» ABOUT THIS EXERCISE
From the records, pick out and copy each line containing "eventos".

EXTRACTED INFORMATION Start Marker

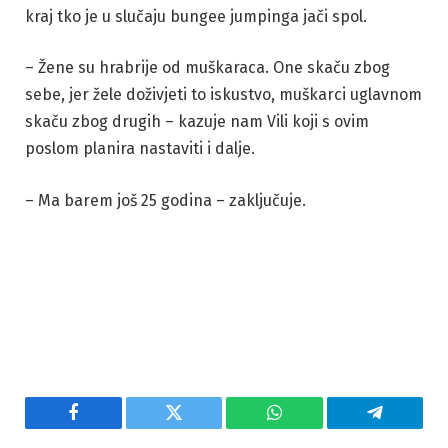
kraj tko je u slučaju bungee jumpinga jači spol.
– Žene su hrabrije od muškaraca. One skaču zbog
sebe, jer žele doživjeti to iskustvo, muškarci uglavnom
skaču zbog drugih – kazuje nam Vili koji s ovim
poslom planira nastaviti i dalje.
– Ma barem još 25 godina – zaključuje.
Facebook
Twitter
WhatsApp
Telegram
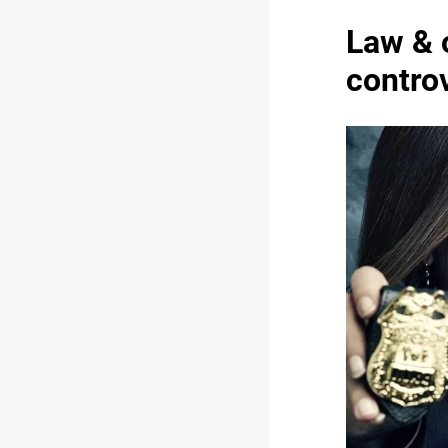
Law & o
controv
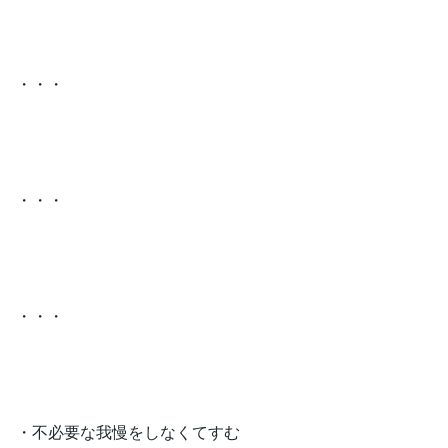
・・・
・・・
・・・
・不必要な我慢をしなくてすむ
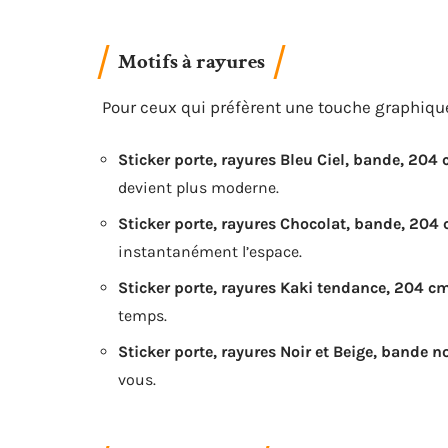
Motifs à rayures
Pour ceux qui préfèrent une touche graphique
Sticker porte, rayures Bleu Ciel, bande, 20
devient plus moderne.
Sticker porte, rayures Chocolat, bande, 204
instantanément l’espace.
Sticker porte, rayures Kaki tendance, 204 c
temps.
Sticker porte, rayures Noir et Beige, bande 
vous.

EXTRACTED INFORMATION End Marker
EXTRACTED INFORMATION Start Marker

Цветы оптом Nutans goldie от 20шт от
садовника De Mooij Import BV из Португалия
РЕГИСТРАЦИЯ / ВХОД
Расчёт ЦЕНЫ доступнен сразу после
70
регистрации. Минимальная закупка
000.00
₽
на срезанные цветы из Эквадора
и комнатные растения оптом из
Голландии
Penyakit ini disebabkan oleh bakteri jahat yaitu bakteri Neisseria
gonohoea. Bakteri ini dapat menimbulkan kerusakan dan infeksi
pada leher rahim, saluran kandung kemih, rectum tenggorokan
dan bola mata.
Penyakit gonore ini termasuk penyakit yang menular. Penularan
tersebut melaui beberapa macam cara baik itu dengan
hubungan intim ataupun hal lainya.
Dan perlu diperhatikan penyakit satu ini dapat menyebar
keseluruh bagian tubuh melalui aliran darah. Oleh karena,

EXTRACTED INFORMATION End Marker
EXTRACTED INFORMATION Start Marker

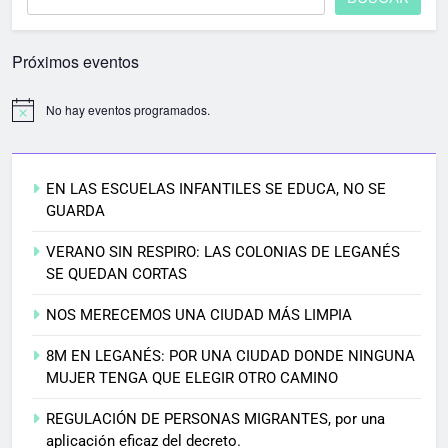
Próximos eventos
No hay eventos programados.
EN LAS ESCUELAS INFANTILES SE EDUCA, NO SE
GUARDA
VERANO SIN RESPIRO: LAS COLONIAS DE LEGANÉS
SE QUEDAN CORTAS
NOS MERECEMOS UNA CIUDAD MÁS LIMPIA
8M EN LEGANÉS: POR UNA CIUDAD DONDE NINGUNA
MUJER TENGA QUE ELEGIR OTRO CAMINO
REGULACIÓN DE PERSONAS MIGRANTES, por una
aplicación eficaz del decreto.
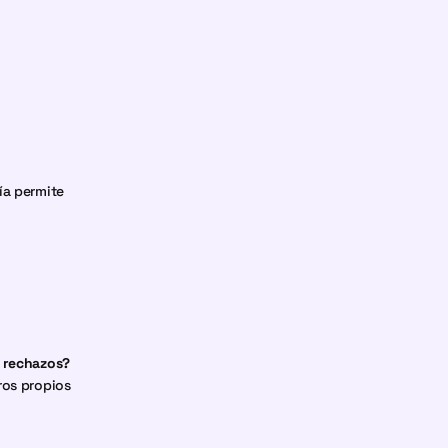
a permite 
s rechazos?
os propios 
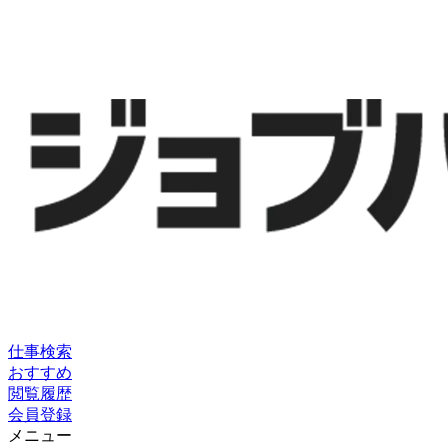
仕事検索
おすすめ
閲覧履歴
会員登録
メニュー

EXTRACTED INFORMATION End Marker

» ANSWER TO THE PROBLEM
Próximos eventos
No hay eventos programados.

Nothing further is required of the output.